When I first met him, I felt all the things. He felt strangely familiar. My nostalgic side likes to think we were two old souls finding each other again in this lifetime. I’ve tried hard to squash that hopeless romantic in me, but it rears it’s idealistic head every so often, and my soulmate alarm bells were ringing in full force.
We adventured, we played like kids. It was innocent, beautiful and of course, all sorts of magical. He told me he was not looking for a relationship. I didn’t care. It felt soo good. And so began the start of a chapter – one that would be full of starts and stops, hope and hurt, and the eventual bursting of a bubble that inevitably happens when you create a fantasy out of someone.
There are two sides of this story. The whimsical, romantic one — where you meet someone and feel all the nonsensical tingles of meeting ‘the one’. Where there can be no other explanation for the intensity of feelings other than the possibility that something universal is at play. In this realm there is no time or space, there is only energy. There is a connection of two souls dancing together in some quantum dimension (yes, that sounds like a quote you’d find on Pinterest). I do love this realm because it allows me to escape the logical, over analytical left-brain of mine. It also nurtures that 5 year old girl who believed in fairytales. Prince Eric where the hell have you been all my life?

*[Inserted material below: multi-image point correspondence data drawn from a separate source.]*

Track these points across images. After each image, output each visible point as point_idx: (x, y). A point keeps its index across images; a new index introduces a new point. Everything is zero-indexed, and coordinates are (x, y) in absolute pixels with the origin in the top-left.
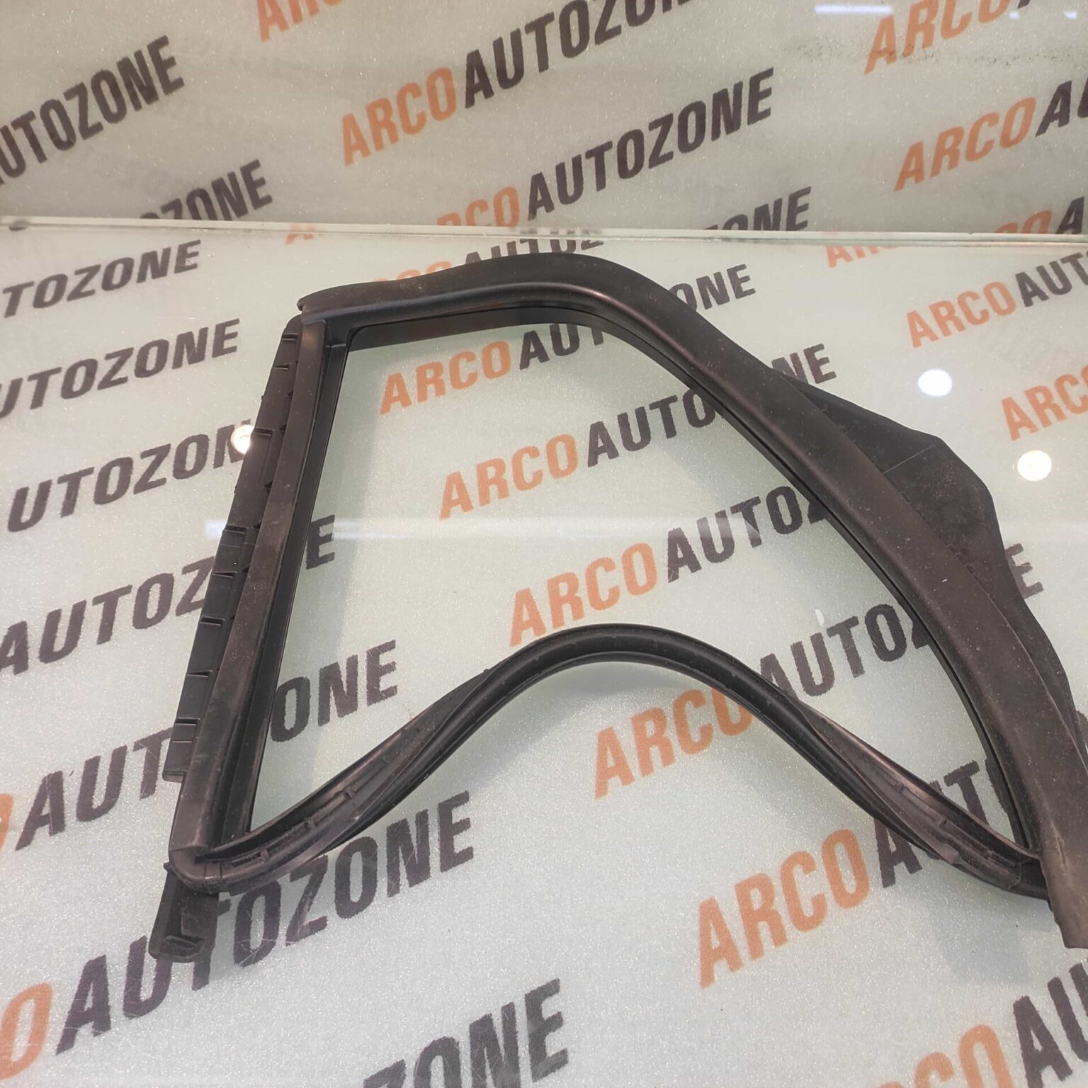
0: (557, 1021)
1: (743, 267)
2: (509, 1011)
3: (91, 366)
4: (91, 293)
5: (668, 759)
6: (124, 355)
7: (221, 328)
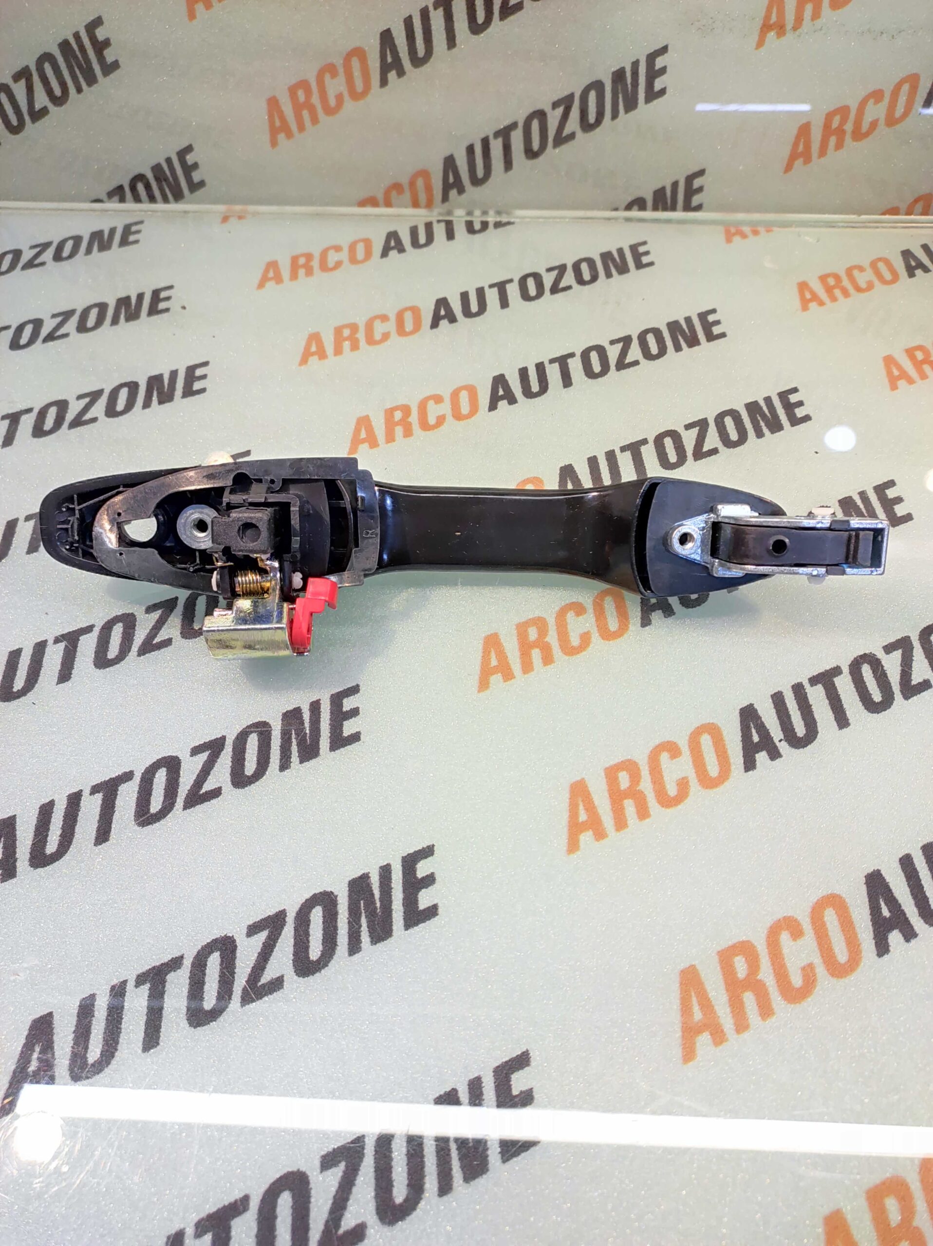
0: (430, 880)
1: (645, 243)
2: (386, 872)
3: (38, 324)
4: (43, 264)
5: (548, 659)
6: (67, 315)
7: (156, 293)
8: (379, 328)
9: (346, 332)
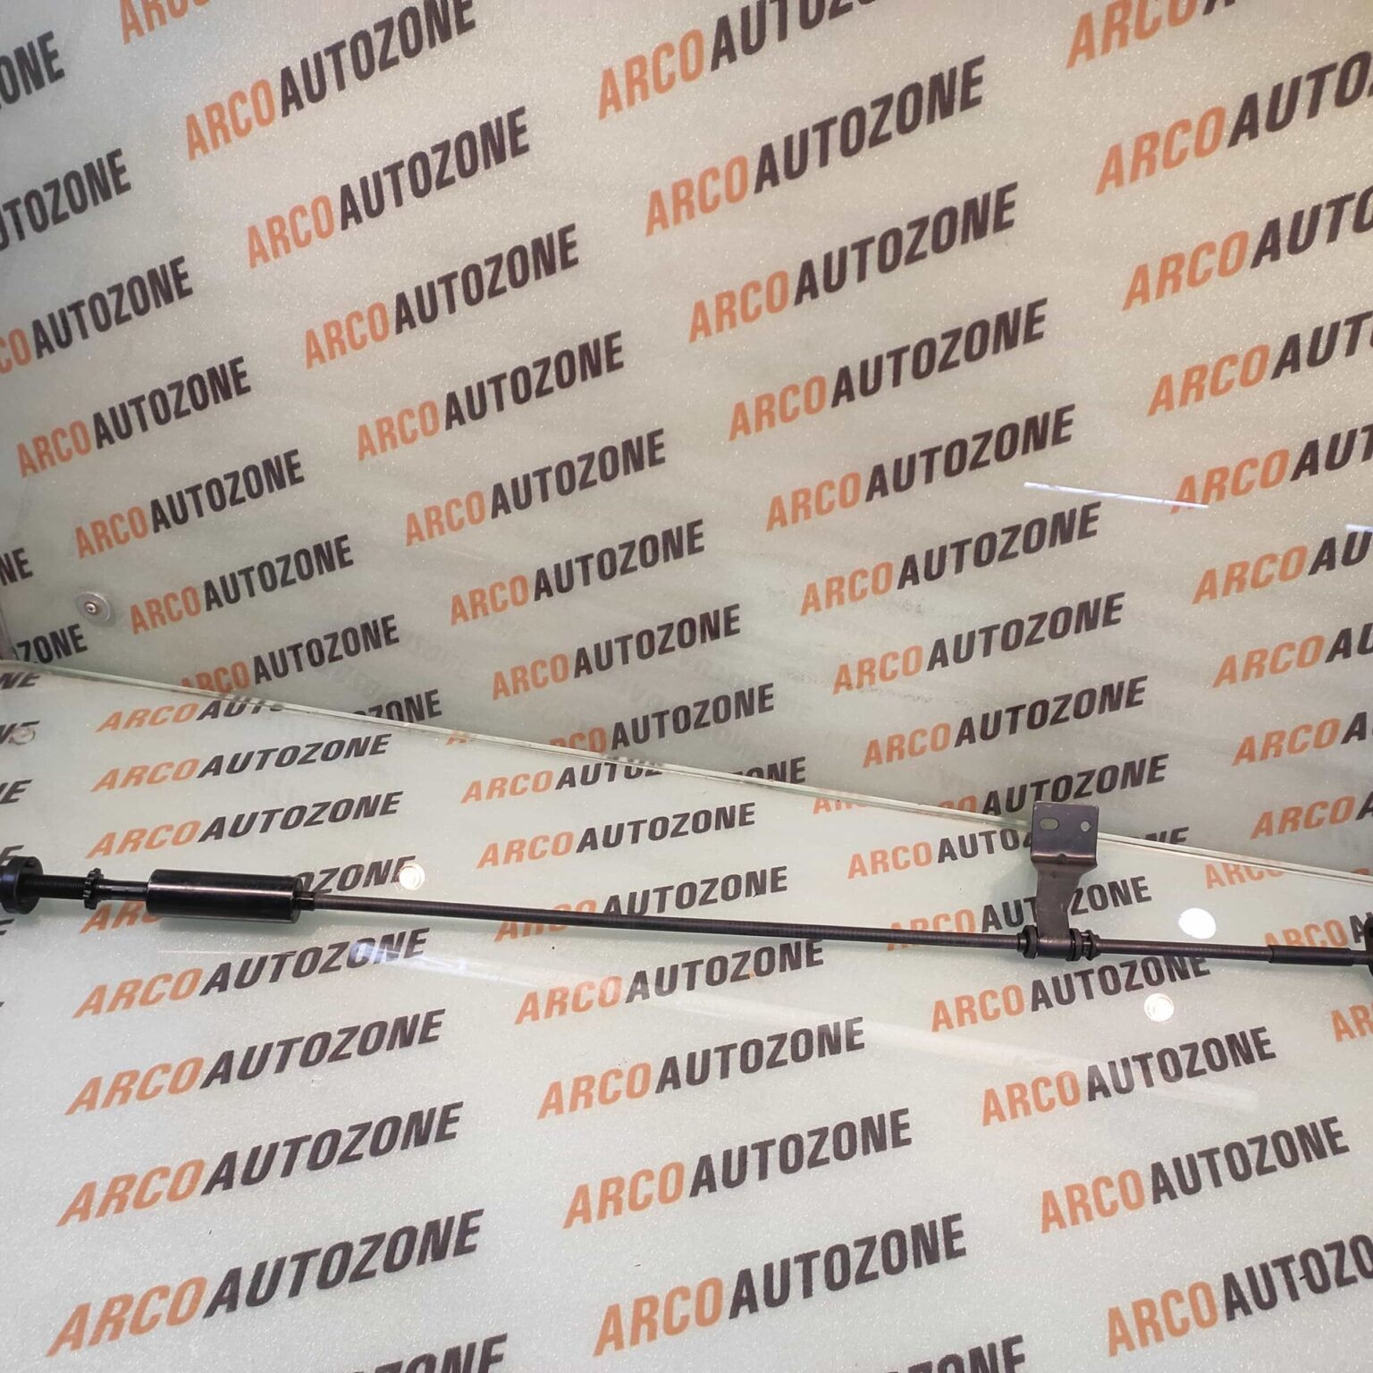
0: (476, 1230)
1: (753, 804)
2: (450, 1221)
3: (303, 809)
4: (314, 761)
5: (588, 1104)
7: (390, 796)
8: (540, 846)
9: (516, 846)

The other side is reality as we know it; where the soulmate feeling is nothing more than a confusion of chemical reactions, particularly dopamine, mixed with the familiarity of emotional experiences of the past. The growing ache and longing for someone, even when they are not reciprocating those intense emotions is nothing, but a fantasy. Fantasies can f*ck with you – because as you continually revisit the emotionally charged memories of the past and possibilities of the future, a cascade of feel good chemicals are produced in the body. Your body can’t tell the difference if you’re falling in love with a real person or the person in your head. The dopamine release ensures that both feel amazing, leaving you craving, hoping for more.
Today, he told me he had started dating someone. I asked him why, after dancing back and forth between gray lines for the last two years, he didn’t choose to explore a relationship with me. He told me he didn’t know exactly why, but that he didn’t see me in the relationship bucket.
Hearing that fucking hurt, like a dart to my balloon of a heart and POP -suddenly all the hope I had been marinating in had deflated in an instant.
It took that clear message to burst my fantasy bubble and face reality. Because while I want to believe in the whimsical, the reality is, I’ve been chasing a unicorn. I took a handful of loving, beautiful moments, mixed it with a dash of projection and a sprinkle of stardust and created something that wasn’t rooted in reality.
The unicorn fantasy was everything I hoped for, and with that taking up a significant portion of my heart and headspace, I haven’t really had to let anyone else in.
I held on to hope that maybe this person would change his mind about me, maybe the starts and stops would lead to something more, maybe he just needed more time to realize I was his person. He didn’t. He hasn’t. And he won’t. And today, I accept that. I grieve that last part of me that strung together the maybes to create a quilt of possibility of a romantic future. And while it hurts, it is also a relief. Shedding the past, and the emotions that come with it, is not comfortable. The discomfort signifies change and after that, growth. The ending of one chapter feels scary, but that’s only because there’s many chapters still left to write. You just won’t know how to title of this chapter until the rest of your story unfolds.